A functional derivative is a natural continuation of the concept of a multivariable derivative to an infinite-dimensional setting. Recall that in multivariable calculus, the gradient operator is defined so that
\begin{align*}
f(\vec x+\vec h)\approx f(\vec x) +
\vec h\cdot \nabla f(\vec x)+\mathcal O(\|\vec h\|^2).
\end{align*}
By analogy, the functional derivative $\delta$ is such that $F[g+h]\approx F[g] + \langle \delta F[g],h\rangle$, or
\begin{align*}
F[g+h]\approx F[g] + \int\delta F[g](x)h(x)d\mu(x)
\end{align*}
(where $\mu$ is the underlying measure.)
Calculations can be performed on the basis of this definition. For example, consider the 'evaluation functional', $F_x[\cdot]$ say, that evaluates its argument at $x$. Then $F_x[J]=J(x)$, and its functional derivative $\delta F_x[J](y)\equiv K(y)$ satisfies
\begin{align*}
\int K(y) h(y) d\mu(y) &\approx F_x[J+h]-F_x[J]\\
&=J(x) + h(x) - J(x)\\
&=h(x).
\end{align*}
As this holds for all values of $x$, we can recognize that $\delta F_x[J](y)$ behaves exactly like $\delta(x-y)$.
[In the second example, the expression $J(y_1)\Delta(y_1-z_1)J(z_1)$ is evaluated at two points, and so the functional derivative would need to either be restricted to one argument, either $y_1$ or $z_1$, producing something like $\delta(x-y_1)\Delta(y_1-z_1)J(z_1)$, or apply to both simultaneously, in which case the result would have the form $\Delta(y_1-z_1)\delta(x-y_1)\delta(x'-z_1)$. Note that the result is only tangentially related to what you would obtain by taking the functional derivative with respect to $J(x)$ of $F_\Delta[J]\equiv\int d\mu(y_1)d\mu(z_1)\big[J(y_1)\Delta(y_1-z_1)J(z_1)\big]$ which yields $2\int d\mu(y_1)J(y_1)\Delta(y_1-x)$, or perhaps more accurately $\int d\mu(y_1)J(y_1)(\Delta(y_1-x)+\Delta(x-y_1))$, as can be checked by comparing with the linear term in the evaluation of $F_\Delta[J+\eta]$. Taking a second derivative yields $2\Delta(x-x')$, or $\Delta(x-x') + \Delta(x'-x)$, depending on the symmetries of $\Delta$.]
The examples that we encounter in QFT are somewhat more complicated, but nonetheless can be approached using the standard technique of renormalized perturbation theory with Feynman diagrams.
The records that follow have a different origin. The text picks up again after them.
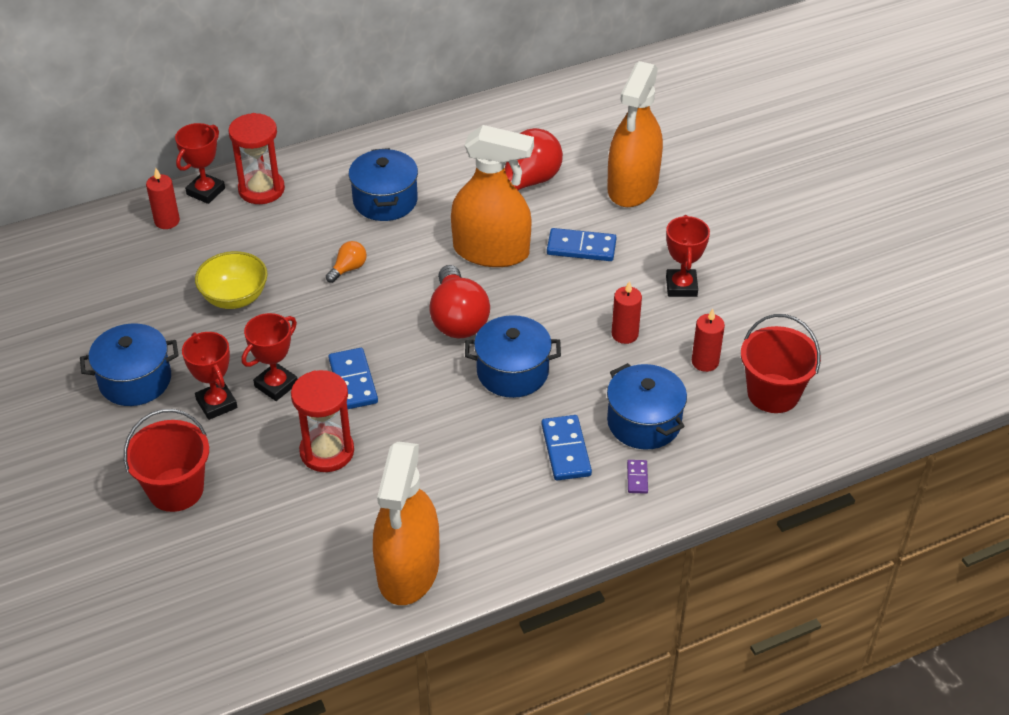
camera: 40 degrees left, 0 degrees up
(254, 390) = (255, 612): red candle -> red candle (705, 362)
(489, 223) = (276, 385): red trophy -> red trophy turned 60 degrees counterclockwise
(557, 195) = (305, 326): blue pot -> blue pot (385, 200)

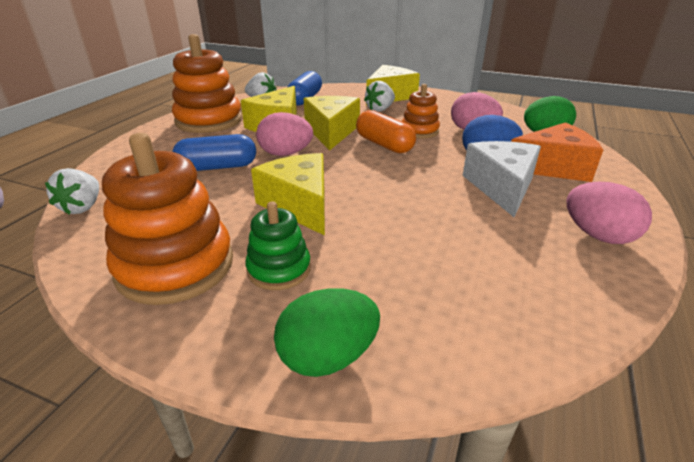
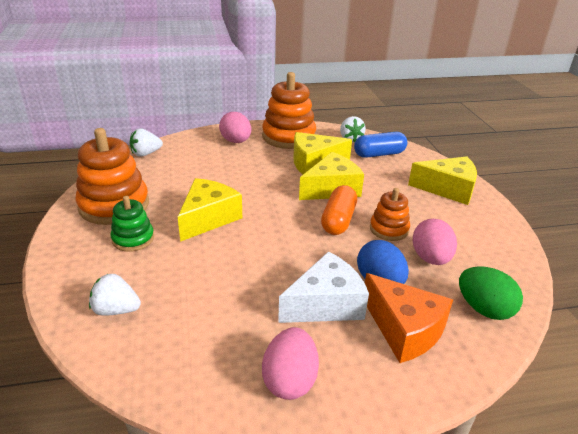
camera: 55 degrees right, 0 degrees up
(217, 167) = (227, 170): blue capsule -> none
(285, 154) = (273, 185): pink egg -> pink egg (236, 141)
(328, 357) = (69, 284): green egg -> none
(380, 109) = (409, 195): white strawberry -> white strawberry (116, 310)

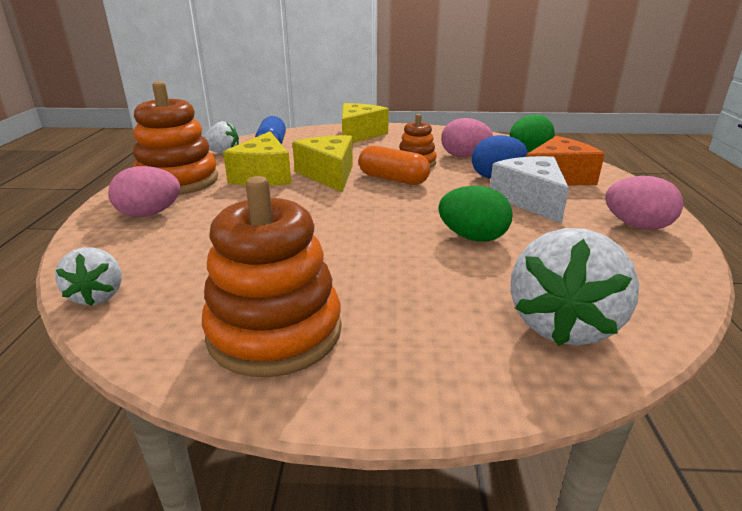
camera: 75 degrees left, 5 degrees down
(116, 310) = (562, 324): white strawberry -> white strawberry, size x1.78
(133, 239) = (390, 310): green stacking toy -> none
(208, 218) = (357, 247): yellow cheese -> none
(235, 268) = (472, 237): none -> green egg

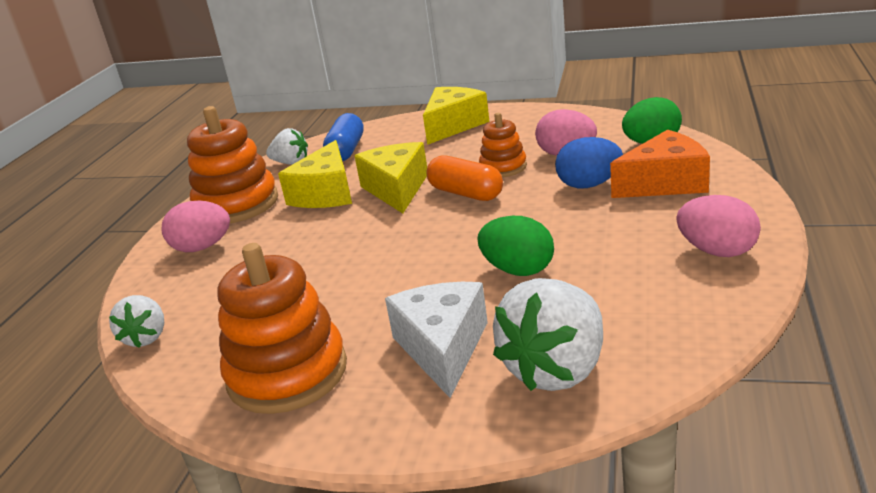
camera: 15 degrees right, 0 degrees up
(530, 200) = (610, 219): white cheese -> white cheese (442, 348)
This is often performed with respect to a finite (discretized, finite volume) 'regularized' theory whose calculations should approach a well-defined limit as the lattice spacing approaches zero and the volume approaches infinity (keeping in mind that the lattice spacing is itself typically measured in terms of the values of the fields themselves.)
In cases relevant to the vast majority of graduate students, the most important punchline of the finite regularized limiting definition is that all the standard tricks of calculus can be used at a formal level when introducing and evaluating perturbative expansions. For example, it can otherwise be somewhat difficult to approach even "seemingly innocuous" expressions such as $\exp(-\frac{\lambda}{4!}\int\phi^4)$ which may appear under a path integral, given that the properties of typical $\phi$ instances, which may be somewhat erratic, are not known a priori, and may even call into question the meaning of expressions such as $\phi^4$ (which as it turns out is worth worrying about.) For an uncomfortably long time, a non-trivial danger to the perturbative QFT enterprise was the possibility that non-trivial field theories simply didn't exist. This concern has been allayed to some extent through agreement between the standard model and experimental results at CERN, as well as a somewhat heroic accomplishment of Arthur Jaffe and others in proving the existence of non-trivial quantum field theories.